### EXTRACT
»»

Christine Bronyart, CUNY’s executive director for ASAP and ACE, said ASAP has served nearly 22,554 students recently and is funded at a city baseline that supports up to 24,000 students, with an annual cost per student of about $3,391. ACE, an adaptation for senior colleges, enrolls roughly 4,400 students this academic year and has an average annual cost per student of $3,447. Bronyart told the committee the programs “have doubling impact on degree completion rates when compared to non program first time freshmen.”

Bronyart and Provost Allison Pease described program elements that drive results: intrusive, personalized advisement; tuition support for acceleration courses (summer/winter); textbook stipends and OmniCards; case‑management; and a focus on early warning and re‑engagement for students near completion. Pease highlighted John Jay’s CUSP (Completion of Upper Division Students) intervention, which used machine‑learning to identify at‑risk seniors and increased graduation from 54 percent to 86 percent in its first year.

Witnesses also discussed practical constraints. Dinowitz and CUNY staff explored why some internships are not credit‑bearing and emphasized that ASAP requires continuous full‑time enrollment, so students who drop to part time (often for work or unpaid internships) become ineligible. Jeff Rodis, CUNY vice chancellor for government affairs, emphasized the importance of paid internships: “You gotta pay them,” he said, adding that unpaid internships limit student access.

««

### INFORMATION PROVIDED
»»

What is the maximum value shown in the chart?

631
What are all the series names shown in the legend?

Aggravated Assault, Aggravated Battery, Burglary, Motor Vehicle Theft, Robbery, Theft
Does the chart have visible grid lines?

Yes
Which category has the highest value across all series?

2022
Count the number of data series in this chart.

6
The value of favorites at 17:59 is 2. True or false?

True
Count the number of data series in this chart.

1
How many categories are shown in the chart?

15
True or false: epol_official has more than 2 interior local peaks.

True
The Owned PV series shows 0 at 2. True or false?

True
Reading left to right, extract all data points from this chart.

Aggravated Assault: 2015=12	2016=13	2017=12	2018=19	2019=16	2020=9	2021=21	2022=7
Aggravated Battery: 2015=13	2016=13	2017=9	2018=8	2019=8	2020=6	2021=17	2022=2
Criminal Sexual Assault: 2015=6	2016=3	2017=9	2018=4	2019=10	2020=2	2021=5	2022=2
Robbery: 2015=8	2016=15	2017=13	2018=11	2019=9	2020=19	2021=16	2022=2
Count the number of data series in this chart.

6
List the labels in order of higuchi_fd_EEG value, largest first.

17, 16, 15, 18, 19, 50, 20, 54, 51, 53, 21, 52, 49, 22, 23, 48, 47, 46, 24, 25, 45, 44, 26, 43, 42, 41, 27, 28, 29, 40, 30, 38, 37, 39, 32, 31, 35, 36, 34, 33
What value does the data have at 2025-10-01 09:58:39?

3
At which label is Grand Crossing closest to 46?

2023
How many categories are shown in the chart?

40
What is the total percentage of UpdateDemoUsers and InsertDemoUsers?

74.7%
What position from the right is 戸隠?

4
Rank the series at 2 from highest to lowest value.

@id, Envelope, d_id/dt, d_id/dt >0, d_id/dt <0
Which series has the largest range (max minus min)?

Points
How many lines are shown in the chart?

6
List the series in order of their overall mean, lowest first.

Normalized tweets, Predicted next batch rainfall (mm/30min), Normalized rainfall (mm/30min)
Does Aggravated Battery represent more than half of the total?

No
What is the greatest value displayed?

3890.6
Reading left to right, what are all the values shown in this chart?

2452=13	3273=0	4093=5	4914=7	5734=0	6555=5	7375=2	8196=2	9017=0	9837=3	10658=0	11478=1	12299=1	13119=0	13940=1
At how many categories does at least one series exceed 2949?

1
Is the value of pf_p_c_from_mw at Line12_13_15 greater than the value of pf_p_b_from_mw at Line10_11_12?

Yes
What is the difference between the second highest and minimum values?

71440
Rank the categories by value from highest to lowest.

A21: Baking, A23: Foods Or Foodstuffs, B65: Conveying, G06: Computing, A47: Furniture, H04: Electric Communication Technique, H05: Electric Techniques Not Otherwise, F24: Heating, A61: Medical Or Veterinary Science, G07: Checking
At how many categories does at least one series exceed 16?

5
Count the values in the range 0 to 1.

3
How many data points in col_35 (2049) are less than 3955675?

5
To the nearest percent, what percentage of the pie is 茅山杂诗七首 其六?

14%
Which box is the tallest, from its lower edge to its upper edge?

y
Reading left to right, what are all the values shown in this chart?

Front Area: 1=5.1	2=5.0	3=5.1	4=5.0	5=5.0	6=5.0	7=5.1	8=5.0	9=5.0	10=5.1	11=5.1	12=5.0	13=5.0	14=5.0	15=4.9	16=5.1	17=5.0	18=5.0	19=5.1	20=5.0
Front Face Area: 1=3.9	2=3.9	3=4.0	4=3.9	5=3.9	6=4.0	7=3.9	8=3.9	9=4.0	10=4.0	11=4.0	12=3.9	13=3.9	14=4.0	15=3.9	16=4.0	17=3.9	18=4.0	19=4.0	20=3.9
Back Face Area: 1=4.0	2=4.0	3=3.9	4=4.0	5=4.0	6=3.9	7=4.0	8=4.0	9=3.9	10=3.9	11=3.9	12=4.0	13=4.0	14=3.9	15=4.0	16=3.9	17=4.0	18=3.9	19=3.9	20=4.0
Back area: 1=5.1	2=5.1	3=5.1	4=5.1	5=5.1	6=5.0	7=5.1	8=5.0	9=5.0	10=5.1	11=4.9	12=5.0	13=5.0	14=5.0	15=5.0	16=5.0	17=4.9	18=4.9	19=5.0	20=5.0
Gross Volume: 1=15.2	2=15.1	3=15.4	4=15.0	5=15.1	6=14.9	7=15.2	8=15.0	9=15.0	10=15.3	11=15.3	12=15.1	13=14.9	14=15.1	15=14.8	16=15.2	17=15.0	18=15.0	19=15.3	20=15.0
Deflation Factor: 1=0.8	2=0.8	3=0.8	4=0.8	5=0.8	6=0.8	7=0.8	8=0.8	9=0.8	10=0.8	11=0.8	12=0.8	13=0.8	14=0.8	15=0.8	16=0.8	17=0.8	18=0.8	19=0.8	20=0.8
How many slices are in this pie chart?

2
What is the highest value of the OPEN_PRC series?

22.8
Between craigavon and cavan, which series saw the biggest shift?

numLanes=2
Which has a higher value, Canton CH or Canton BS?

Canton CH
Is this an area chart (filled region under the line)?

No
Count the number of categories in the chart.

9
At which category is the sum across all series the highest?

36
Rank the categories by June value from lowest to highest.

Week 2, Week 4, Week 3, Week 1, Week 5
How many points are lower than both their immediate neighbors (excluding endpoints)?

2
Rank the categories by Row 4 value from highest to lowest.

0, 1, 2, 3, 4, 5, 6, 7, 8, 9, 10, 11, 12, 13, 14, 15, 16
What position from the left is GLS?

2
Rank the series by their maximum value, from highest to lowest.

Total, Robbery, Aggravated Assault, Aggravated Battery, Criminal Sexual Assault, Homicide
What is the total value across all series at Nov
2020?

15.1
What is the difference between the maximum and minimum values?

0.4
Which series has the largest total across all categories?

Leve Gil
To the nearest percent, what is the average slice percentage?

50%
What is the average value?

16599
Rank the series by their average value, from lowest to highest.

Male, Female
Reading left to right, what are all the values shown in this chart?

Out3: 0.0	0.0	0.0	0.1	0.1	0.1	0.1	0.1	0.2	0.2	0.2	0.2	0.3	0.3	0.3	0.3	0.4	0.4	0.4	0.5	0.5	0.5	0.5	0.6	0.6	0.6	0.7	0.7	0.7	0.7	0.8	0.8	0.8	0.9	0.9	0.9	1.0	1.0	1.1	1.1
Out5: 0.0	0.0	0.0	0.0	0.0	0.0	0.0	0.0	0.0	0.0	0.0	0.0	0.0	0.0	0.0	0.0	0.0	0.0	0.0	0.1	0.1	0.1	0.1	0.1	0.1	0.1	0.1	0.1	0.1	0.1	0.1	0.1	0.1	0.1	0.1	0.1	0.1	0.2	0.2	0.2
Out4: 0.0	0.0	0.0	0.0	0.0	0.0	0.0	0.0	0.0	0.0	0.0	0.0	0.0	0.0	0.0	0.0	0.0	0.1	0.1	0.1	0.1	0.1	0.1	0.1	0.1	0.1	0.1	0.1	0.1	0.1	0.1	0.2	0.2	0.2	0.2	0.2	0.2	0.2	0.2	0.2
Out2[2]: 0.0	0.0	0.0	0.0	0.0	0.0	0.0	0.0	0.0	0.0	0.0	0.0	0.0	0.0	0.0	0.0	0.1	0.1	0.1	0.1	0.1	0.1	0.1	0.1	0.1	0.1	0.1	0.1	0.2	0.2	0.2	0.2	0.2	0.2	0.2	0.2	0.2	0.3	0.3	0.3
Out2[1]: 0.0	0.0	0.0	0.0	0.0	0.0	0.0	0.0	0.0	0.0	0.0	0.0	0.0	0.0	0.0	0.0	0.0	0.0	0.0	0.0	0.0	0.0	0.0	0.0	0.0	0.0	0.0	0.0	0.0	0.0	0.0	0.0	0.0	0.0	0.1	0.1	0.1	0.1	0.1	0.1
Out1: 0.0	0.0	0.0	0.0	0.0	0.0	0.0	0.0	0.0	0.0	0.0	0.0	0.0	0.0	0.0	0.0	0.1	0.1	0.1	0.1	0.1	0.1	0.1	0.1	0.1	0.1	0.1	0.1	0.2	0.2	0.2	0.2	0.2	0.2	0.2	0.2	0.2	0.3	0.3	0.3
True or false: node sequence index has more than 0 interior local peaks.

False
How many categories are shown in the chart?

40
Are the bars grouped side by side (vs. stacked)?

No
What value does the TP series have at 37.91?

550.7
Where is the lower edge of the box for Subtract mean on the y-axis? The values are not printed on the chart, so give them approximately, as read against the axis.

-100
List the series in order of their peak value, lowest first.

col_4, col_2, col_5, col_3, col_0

««

### ASSIGNED TASK 1
According to the article on CUNY's ASAP and ACE programs, what is ACE's average annual cost per student?
### ASSIGNED TASK 2
Name every program element that Bronyart and Pease described as driving results in the article on CUNY's ASAP and ACE programs.
### ASSIGNED TASK 3
Carry on with the article on CUNY's ASAP and ACE programs, starting after its final sentence.

### EXERCISE RESULT 1
$3,447

### EXERCISE RESULT 2
- Intrusive, personalized advisement
- Tuition support for acceleration courses (summer/winter)
- Textbook stipends and OmniCards
- Case-management
- A focus on early warning and re-engagement for students near completion

### EXERCISE RESULT 3
Funding and scaling requests: CUNY said ACE currently reaches only a small share of eligible students (about 3 percent) and asked for baseline state and city support to increase capacity. Bronyart cited philanthropic replication funding ($35 million) and a recent $8 million state allocation for ACE this fiscal year, and asked the council to consider OmniCard expansion and baseline ACE funding to produce larger systemwide gains.

Committee response and next steps: Councilmembers expressed support for expanding programs that demonstrably boost completion and asked CUNY to prepare detailed budget requests and program scale plans for the next budget cycle. CUNY agreed to provide more disaggregated data and a budget ask.

Why it matters: CUNY serves hundreds of thousands of students across community and senior colleges; scaling proven supports could raise on‑time completion for low‑income and first‑generation students and reduce long‑term opportunity costs to both graduates and taxpayers.

What remains unresolved: Committee members asked for fuller documentation of ROI calculations, exact costs to scale ACE systemwide, and precise enrollment ceilings tied to baseline funding.